Auch für die küstenfernen Meeresschutzgebiete in der deutschen Ostsee hat das BfN bereits Managementpläne entworfen. Für diese beginnt demnächst das Beteiligungsverfahren mit den zuständigen Behörden des Bundes und der Länder sowie der interessierten Öffentlichkeit.
Hintergrund
Für die Umsetzung des europäischen Schutzgebietsnetzwerks Natura 2000 an Land und in den Hoheitsgewässern innerhalb der 12-Seemeilen-Zone sind in Deutschland die Bundesländer zuständig. Im Bereich der ausschließlichen Wirtschaftszone Deutschlands (AWZ) ist hingegen der Bund, vertreten durch das BfN und das BMU für Natura 2000 verantwortlich.
Die Mitgliedstaaten der europäischen Union verständigten sich bereits 1978 für alle europäischen Vogelarten (Vogelschutz-Richtlinie) und im Jahr 1992 für die besonders gefährdeten europäischen Lebensräume und Arten (FFH-RL) auf umfangreiche gesetzliche Schutzmaßnahmen und die Einrichtung eines Netzwerkes von sogenannten Natura 2000-Schutzgebieten. Dieser Schutz der europäischen Biodiversität gilt an Land und im Meer. Ausschlaggebend für die Auswahl der Natura 2000-Gebiete im Meer sind das Vorkommen und die Verbreitung spezieller Arten der Seevögel, Meeressäugetiere und Fische sowie der besonders schützenswerten, international bedeutsamen Lebensraumtypen "Sandbänke" und "Riffe". Ziel der Ausweisung ist der Schutz dieser besonderen und gefährdeten Lebensräume und Arten.
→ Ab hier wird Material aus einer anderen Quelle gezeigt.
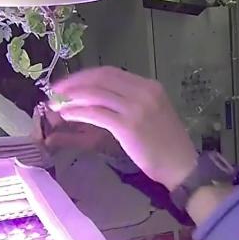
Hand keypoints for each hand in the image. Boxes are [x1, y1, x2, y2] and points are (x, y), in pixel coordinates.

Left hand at [48, 67, 197, 188]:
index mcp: (150, 86)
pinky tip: (67, 115)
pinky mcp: (128, 126)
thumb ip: (129, 104)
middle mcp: (144, 92)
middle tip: (56, 90)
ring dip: (72, 97)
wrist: (182, 166)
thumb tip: (95, 101)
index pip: (111, 72)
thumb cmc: (167, 146)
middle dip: (74, 82)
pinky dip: (77, 111)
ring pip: (96, 93)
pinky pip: (96, 113)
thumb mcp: (152, 115)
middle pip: (100, 78)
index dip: (86, 75)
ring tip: (57, 103)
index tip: (69, 82)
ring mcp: (136, 107)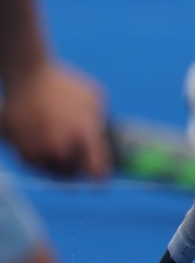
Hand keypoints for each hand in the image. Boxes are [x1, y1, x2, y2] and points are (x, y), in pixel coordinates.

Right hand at [0, 59, 109, 179]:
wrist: (28, 77)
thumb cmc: (65, 85)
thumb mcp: (94, 99)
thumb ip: (100, 123)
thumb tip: (106, 142)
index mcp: (84, 133)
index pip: (97, 168)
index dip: (100, 178)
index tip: (101, 185)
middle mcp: (61, 146)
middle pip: (72, 174)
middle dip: (77, 169)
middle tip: (78, 160)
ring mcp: (38, 150)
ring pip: (51, 172)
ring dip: (57, 166)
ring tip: (59, 147)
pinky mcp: (20, 151)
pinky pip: (34, 165)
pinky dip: (40, 159)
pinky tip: (43, 142)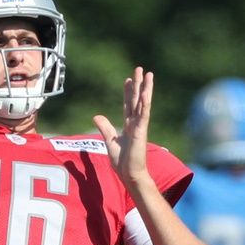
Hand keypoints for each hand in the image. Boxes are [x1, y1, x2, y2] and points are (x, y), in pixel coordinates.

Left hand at [93, 67, 155, 187]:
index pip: (128, 105)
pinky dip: (145, 102)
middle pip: (136, 99)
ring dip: (146, 88)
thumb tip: (96, 116)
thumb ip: (105, 127)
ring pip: (143, 103)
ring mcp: (140, 126)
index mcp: (128, 126)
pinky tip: (147, 91)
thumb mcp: (110, 141)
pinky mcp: (141, 131)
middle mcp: (135, 123)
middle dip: (137, 84)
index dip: (127, 92)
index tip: (127, 80)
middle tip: (139, 69)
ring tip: (148, 73)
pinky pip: (144, 113)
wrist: (129, 175)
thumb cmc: (123, 161)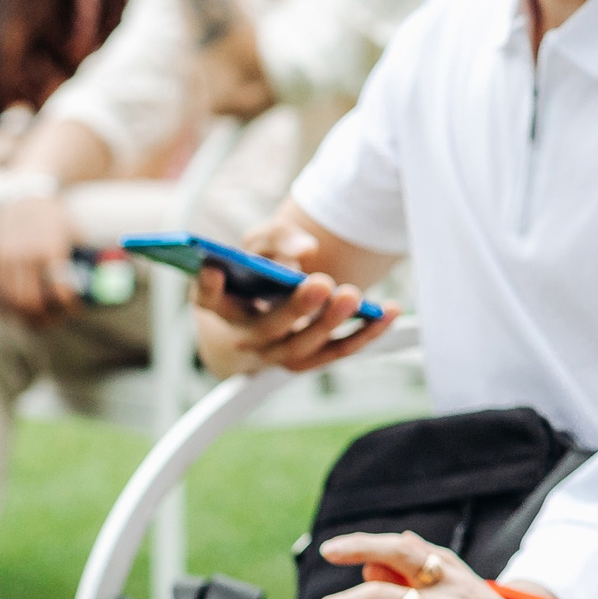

Deutschland war für die Umsetzung im Meer ein europäischer Vorreiter und konnte bereits bis 2004 bedeutende Teile der Nord- und Ostsee für Natura 2000 nominieren, die dann 2008 auch von der EU-Kommission anerkannt wurden. Diese Gebiete umfassen ca. 43 Prozent des etwa 41.000 km² großen Anteils Deutschlands an der Nordsee.
Im September 2017 wurden die insgesamt 10 Gebiete durch sechs Schutzgebietsverordnungen national unter Schutz gestellt. Seitdem sind die sechs Meeresnaturschutzgebiete "Doggerbank", "Borkum Riffgrund" und "Sylter Außenriff - Östliche Deutsche Bucht" in der Nordsee sowie "Fehmarnbelt", "Kadetrinne" und "Pommersche Bucht - Rönnebank" in der Ostsee auch nach nationalen Vorschriften rechtlich gesichert.